Helena Cobban makes a notable observation:

Yemen, Jordan, Algeria, and other Arab countries have also been seeing some significant popular unrest… However, one other player in the Middle East is currently notable because it is “the dog that isn’t barking” (pardon the metaphor, which is derived from Sherlock Holmes.) This is Saudi Arabia, which throughout these past 41 years– and most particularly since the killing (assassination?) of King Faisal in 1975– has been a central bulwark of U.S. policy both within the Middle East and far beyond.
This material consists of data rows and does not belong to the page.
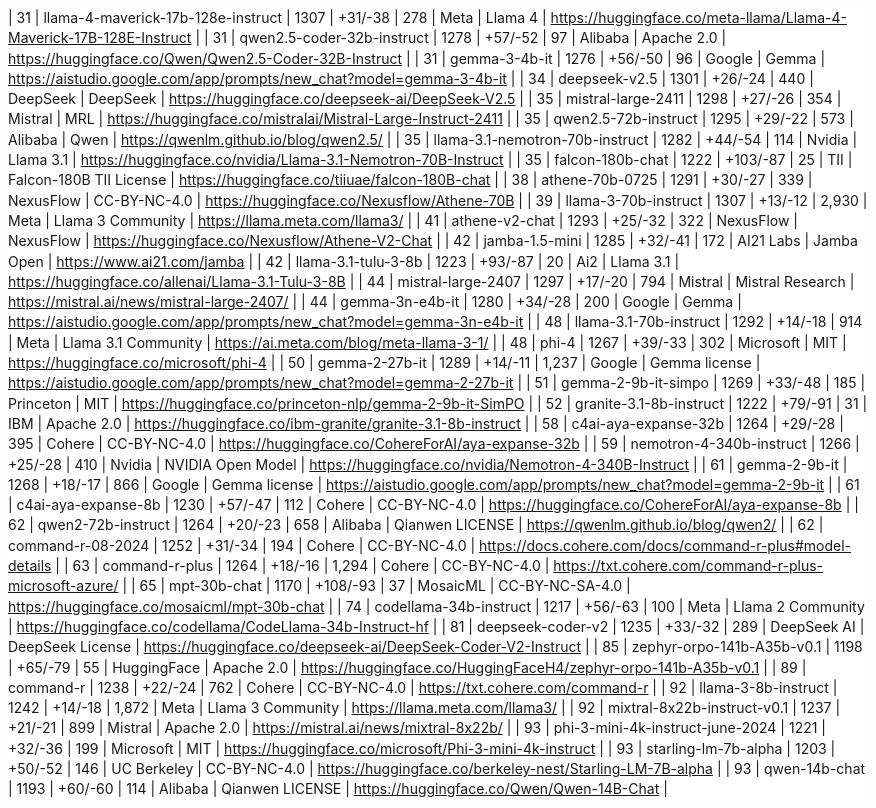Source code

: | 31 | llama-4-maverick-17b-128e-instruct | 1307 | +31/-38 | 278 | Meta | Llama 4 | https://huggingface.co/meta-llama/Llama-4-Maverick-17B-128E-Instruct |
| 31 | qwen2.5-coder-32b-instruct | 1278 | +57/-52 | 97 | Alibaba | Apache 2.0 | https://huggingface.co/Qwen/Qwen2.5-Coder-32B-Instruct |
| 31 | gemma-3-4b-it | 1276 | +56/-50 | 96 | Google | Gemma | https://aistudio.google.com/app/prompts/new_chat?model=gemma-3-4b-it |
| 34 | deepseek-v2.5 | 1301 | +26/-24 | 440 | DeepSeek | DeepSeek | https://huggingface.co/deepseek-ai/DeepSeek-V2.5 |
| 35 | mistral-large-2411 | 1298 | +27/-26 | 354 | Mistral | MRL | https://huggingface.co/mistralai/Mistral-Large-Instruct-2411 |
| 35 | qwen2.5-72b-instruct | 1295 | +29/-22 | 573 | Alibaba | Qwen | https://qwenlm.github.io/blog/qwen2.5/ |
| 35 | llama-3.1-nemotron-70b-instruct | 1282 | +44/-54 | 114 | Nvidia | Llama 3.1 | https://huggingface.co/nvidia/Llama-3.1-Nemotron-70B-Instruct |
| 35 | falcon-180b-chat | 1222 | +103/-87 | 25 | TII | Falcon-180B TII License | https://huggingface.co/tiiuae/falcon-180B-chat |
| 38 | athene-70b-0725 | 1291 | +30/-27 | 339 | NexusFlow | CC-BY-NC-4.0 | https://huggingface.co/Nexusflow/Athene-70B |
| 39 | llama-3-70b-instruct | 1307 | +13/-12 | 2,930 | Meta | Llama 3 Community | https://llama.meta.com/llama3/ |
| 41 | athene-v2-chat | 1293 | +25/-32 | 322 | NexusFlow | NexusFlow | https://huggingface.co/Nexusflow/Athene-V2-Chat |
| 42 | jamba-1.5-mini | 1285 | +32/-41 | 172 | AI21 Labs | Jamba Open | https://www.ai21.com/jamba |
| 42 | llama-3.1-tulu-3-8b | 1223 | +93/-87 | 20 | Ai2 | Llama 3.1 | https://huggingface.co/allenai/Llama-3.1-Tulu-3-8B |
| 44 | mistral-large-2407 | 1297 | +17/-20 | 794 | Mistral | Mistral Research | https://mistral.ai/news/mistral-large-2407/ |
| 44 | gemma-3n-e4b-it | 1280 | +34/-28 | 200 | Google | Gemma | https://aistudio.google.com/app/prompts/new_chat?model=gemma-3n-e4b-it |
| 48 | llama-3.1-70b-instruct | 1292 | +14/-18 | 914 | Meta | Llama 3.1 Community | https://ai.meta.com/blog/meta-llama-3-1/ |
| 48 | phi-4 | 1267 | +39/-33 | 302 | Microsoft | MIT | https://huggingface.co/microsoft/phi-4 |
| 50 | gemma-2-27b-it | 1289 | +14/-11 | 1,237 | Google | Gemma license | https://aistudio.google.com/app/prompts/new_chat?model=gemma-2-27b-it |
| 51 | gemma-2-9b-it-simpo | 1269 | +33/-48 | 185 | Princeton | MIT | https://huggingface.co/princeton-nlp/gemma-2-9b-it-SimPO |
| 52 | granite-3.1-8b-instruct | 1222 | +79/-91 | 31 | IBM | Apache 2.0 | https://huggingface.co/ibm-granite/granite-3.1-8b-instruct |
| 58 | c4ai-aya-expanse-32b | 1264 | +29/-28 | 395 | Cohere | CC-BY-NC-4.0 | https://huggingface.co/CohereForAI/aya-expanse-32b |
| 59 | nemotron-4-340b-instruct | 1266 | +25/-28 | 410 | Nvidia | NVIDIA Open Model | https://huggingface.co/nvidia/Nemotron-4-340B-Instruct |
| 61 | gemma-2-9b-it | 1268 | +18/-17 | 866 | Google | Gemma license | https://aistudio.google.com/app/prompts/new_chat?model=gemma-2-9b-it |
| 61 | c4ai-aya-expanse-8b | 1230 | +57/-47 | 112 | Cohere | CC-BY-NC-4.0 | https://huggingface.co/CohereForAI/aya-expanse-8b |
| 62 | qwen2-72b-instruct | 1264 | +20/-23 | 658 | Alibaba | Qianwen LICENSE | https://qwenlm.github.io/blog/qwen2/ |
| 62 | command-r-08-2024 | 1252 | +31/-34 | 194 | Cohere | CC-BY-NC-4.0 | https://docs.cohere.com/docs/command-r-plus#model-details |
| 63 | command-r-plus | 1264 | +18/-16 | 1,294 | Cohere | CC-BY-NC-4.0 | https://txt.cohere.com/command-r-plus-microsoft-azure/ |
| 65 | mpt-30b-chat | 1170 | +108/-93 | 37 | MosaicML | CC-BY-NC-SA-4.0 | https://huggingface.co/mosaicml/mpt-30b-chat |
| 74 | codellama-34b-instruct | 1217 | +56/-63 | 100 | Meta | Llama 2 Community | https://huggingface.co/codellama/CodeLlama-34b-Instruct-hf |
| 81 | deepseek-coder-v2 | 1235 | +33/-32 | 289 | DeepSeek AI | DeepSeek License | https://huggingface.co/deepseek-ai/DeepSeek-Coder-V2-Instruct |
| 85 | zephyr-orpo-141b-A35b-v0.1 | 1198 | +65/-79 | 55 | HuggingFace | Apache 2.0 | https://huggingface.co/HuggingFaceH4/zephyr-orpo-141b-A35b-v0.1 |
| 89 | command-r | 1238 | +22/-24 | 762 | Cohere | CC-BY-NC-4.0 | https://txt.cohere.com/command-r |
| 92 | llama-3-8b-instruct | 1242 | +14/-18 | 1,872 | Meta | Llama 3 Community | https://llama.meta.com/llama3/ |
| 92 | mixtral-8x22b-instruct-v0.1 | 1237 | +21/-21 | 899 | Mistral | Apache 2.0 | https://mistral.ai/news/mixtral-8x22b/ |
| 93 | phi-3-mini-4k-instruct-june-2024 | 1221 | +32/-36 | 199 | Microsoft | MIT | https://huggingface.co/microsoft/Phi-3-mini-4k-instruct |
| 93 | starling-lm-7b-alpha | 1203 | +50/-52 | 146 | UC Berkeley | CC-BY-NC-4.0 | https://huggingface.co/berkeley-nest/Starling-LM-7B-alpha |
| 93 | qwen-14b-chat | 1193 | +60/-60 | 114 | Alibaba | Qianwen LICENSE | https://huggingface.co/Qwen/Qwen-14B-Chat |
In Lebanon, it was the Saudi monarch’s stalwart support of Saad Hariri, and his equally stalwart opposition to the government in Damascus, that sustained (financially and in other ways) the whole anti-Syria, anti-Hizbullah, and “March 14” phenomenon from 2004 until the Doha summit in 2008. And this time around, when Hariri desperately sought the support of King Abdullah in New York, instead of giving him what he sought, Abdullah checked out of playing any continuing active role in the negotiations over Lebanon. So when I say Saudi Arabia is the “dog that isn’t barking” this is not a comment on the absence of popular protest in Saudi Arabia (which may or may not be happening; but it isn’t being reported at this point.) It’s a comment on the fact that Saudi diplomacy is playing no discernible role these days in trying to prop up the pro-U.S. order of which it has for so long been a key pillar.